Danaher shares trade for about 26 times estimated earnings in 2023, a slight discount from the average of 28 times in recent years. The company is expected to increase profits at an annual rate of about 7% over the next three years, but this may be conservative. Historically, profits have grown at an average annual rate of around 12%.
(WTRG), based in Bryn Mawr, Pennsylvania, is not a pure game – it also supplies natural gas to customers – and that makes it a little less stable than American Water Works. Its historic results are still impressive “It’s a very well-run water utility,” says Rhame,
Essential Utilities’ earnings have grown at an annual rate of 9% over the past decade and are expected to increase just under 8% per year on average over the next three years.
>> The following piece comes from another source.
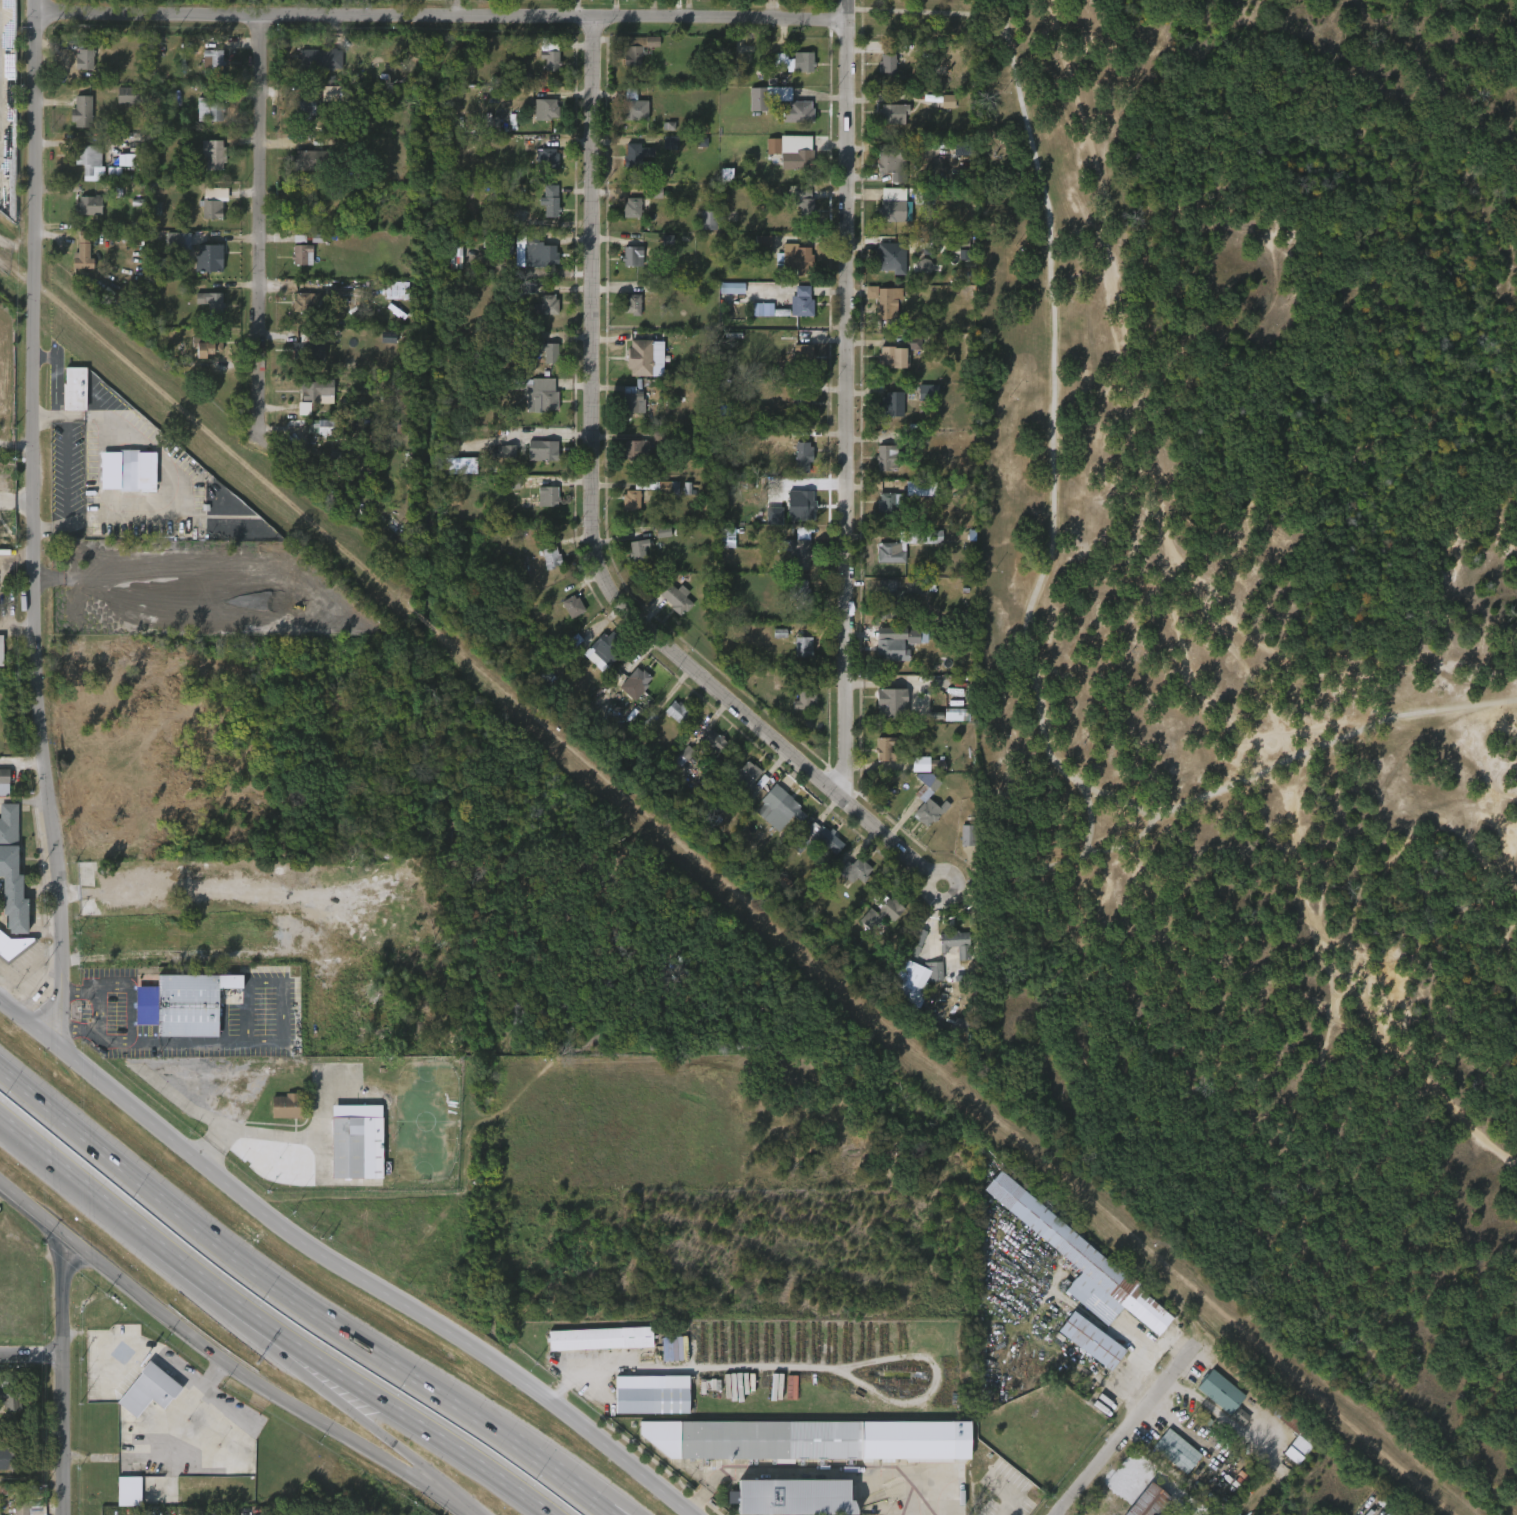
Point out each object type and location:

Essential Utilities shares are trading for about 27 times expected earnings for the next year, in line with its recent history, though not as high as American Water, given its gas business. Shares have a dividend yield of around 2.3%.
Evoqua Water Technologies
(AQUA) cleans water for more than 38,000 customers in industries such as electronics, manufacturing and even water parks. Stock is not cheap. It trades for 37 times 2023 earnings, a premium over its three-year average of 35. But earnings are expected to grow 15% a year over the next three years, up from 10% in recent years.
Evoqua is also one of the few companies with ways to remove chemicals “forever,” or PFAS, from water, which could be a billion-dollar business if the federal government designates them as hazardous substances. Dray rates the outperforming stocks and has a target of $44 for the stock, up about 15% from recent levels.
Mueller Water Products
Mueller Water Products
(MWA) manufactures fire hydrants and has one of the largest installed bases of iron-gate valves, used to stop the flow of water in water mains or garden hoses, in the US
Mueller’s earnings are cyclical and can go up and down with the economy. Shares tumbled 10% after the company lost fiscal third-quarter earnings in August, a development it blamed on inflation and supply chain pressure. Seaport Global analyst Water Liptak believes the decline is an opportunity.
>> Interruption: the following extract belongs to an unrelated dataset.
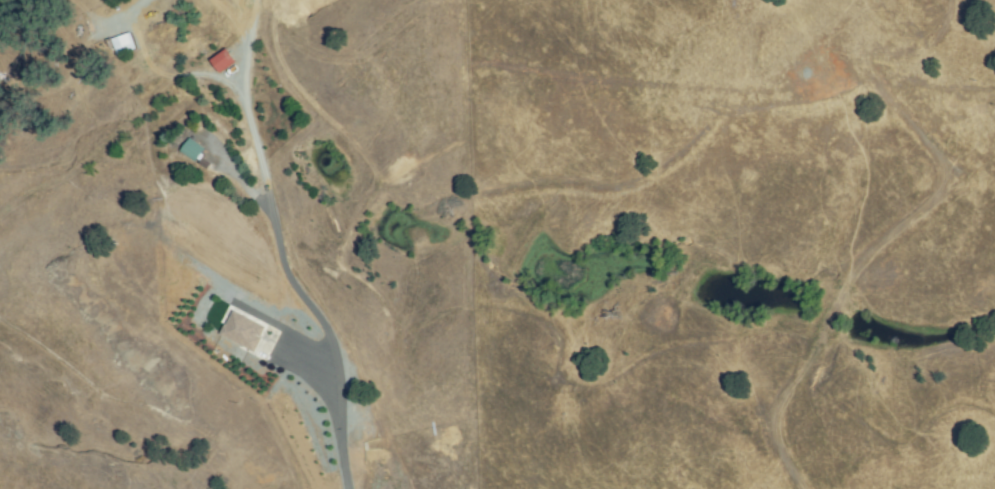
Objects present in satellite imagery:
building: (194, 150)
road: (278, 250)
building: (239, 330)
Earnings are expected to advance by about 13% per year over the next two years. At 17.5 times 2023 earnings, Mueller trades at a slight discount to its three-year P/E of 18.3 times.
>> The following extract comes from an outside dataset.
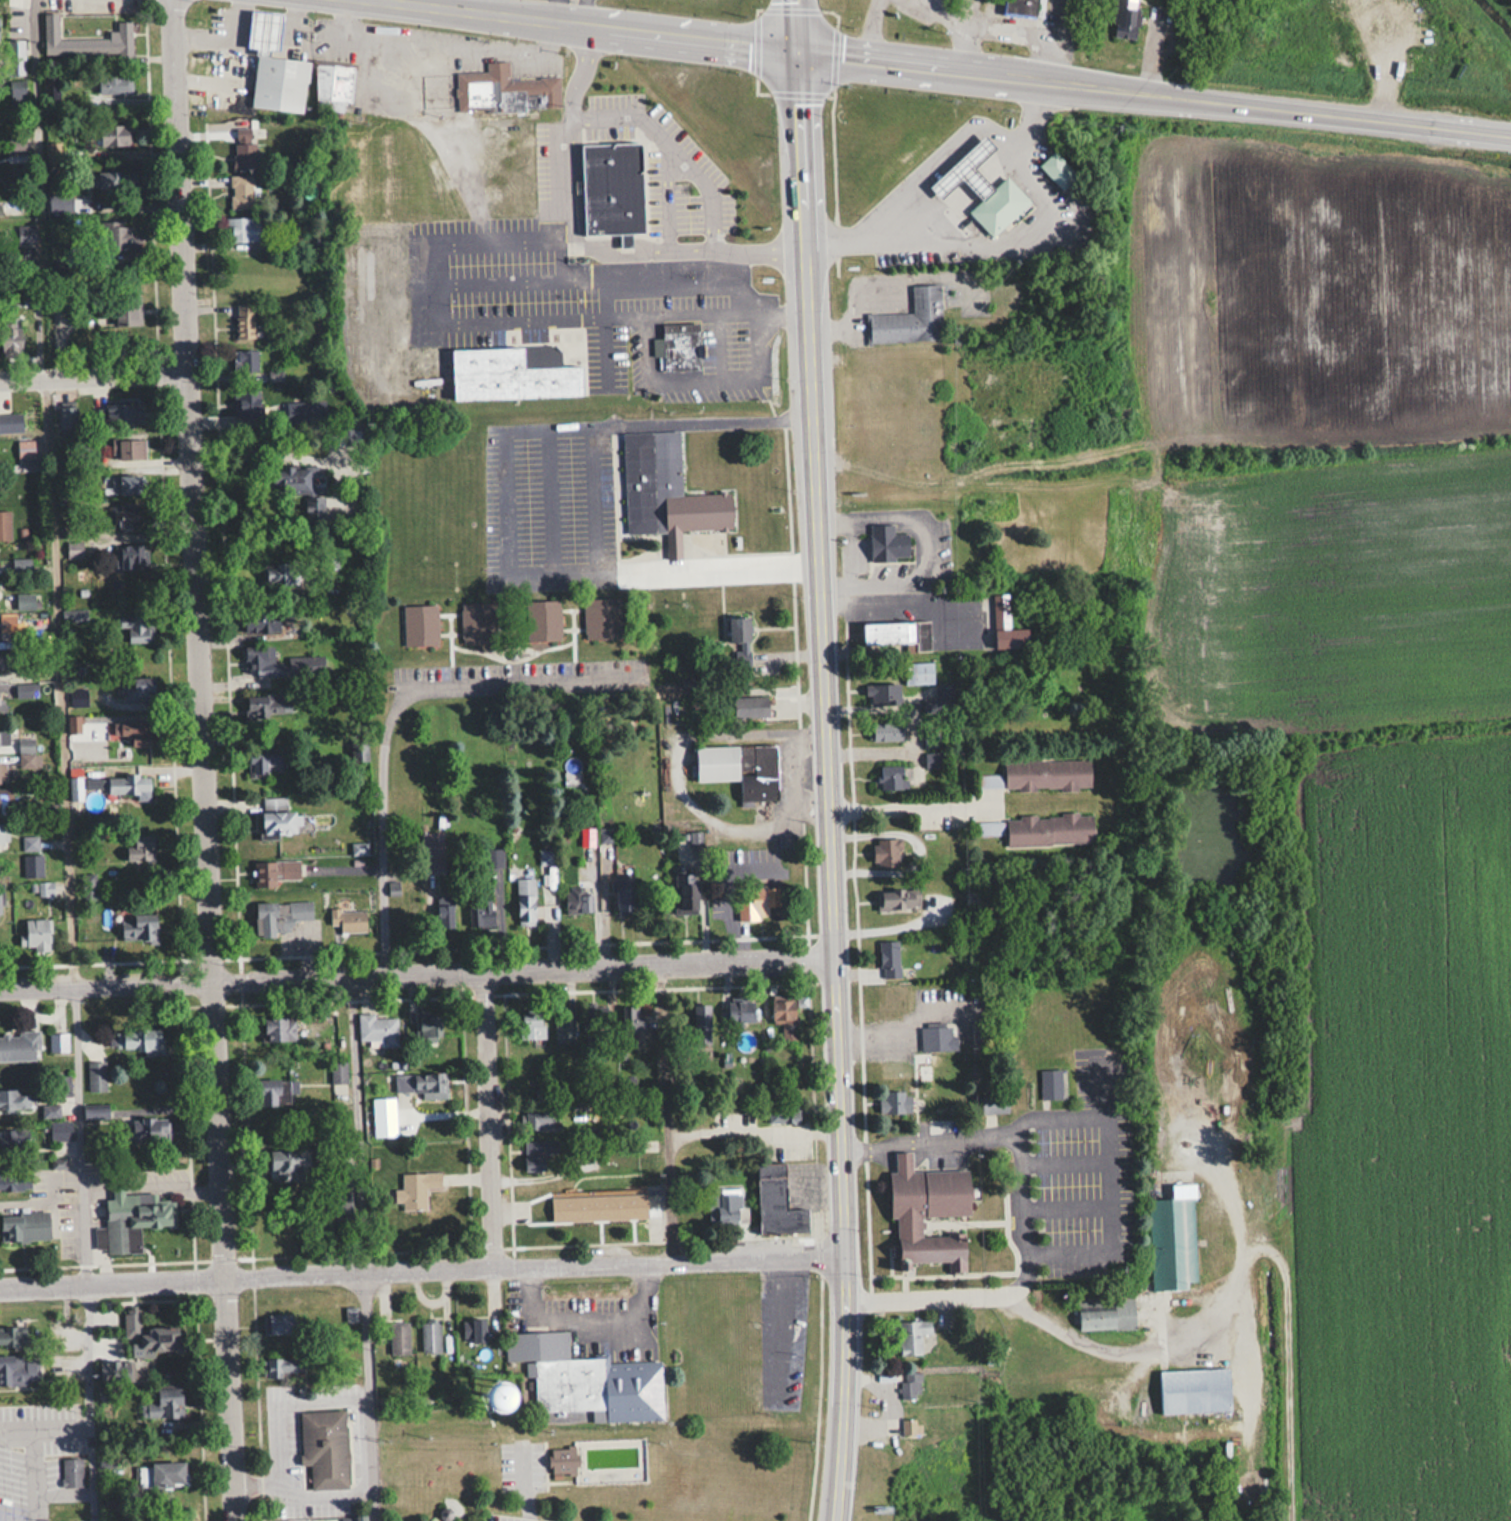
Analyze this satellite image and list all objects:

Leaking pipes are a big problem. The average age of a water main in the US is approximately 45 years. And Rye Brook, based in NY
(XYL) is here to solve it. If a utility has a leaking water pipe, Xylem can detect and diagnose the problem remotely. About 35% of the company’s sales come from digital products, and that is expected to reach close to 50% by mid-decade, says Alec Lucas, an analyst at ETF provider Global X.
Xylem shares are trading for about 30 times estimated earnings in 2023, well above the
17. But earnings are expected to grow at an annual rate of 25% over the next three years. Digital products, which have better profit margins, help drive earnings growth, says Lucas.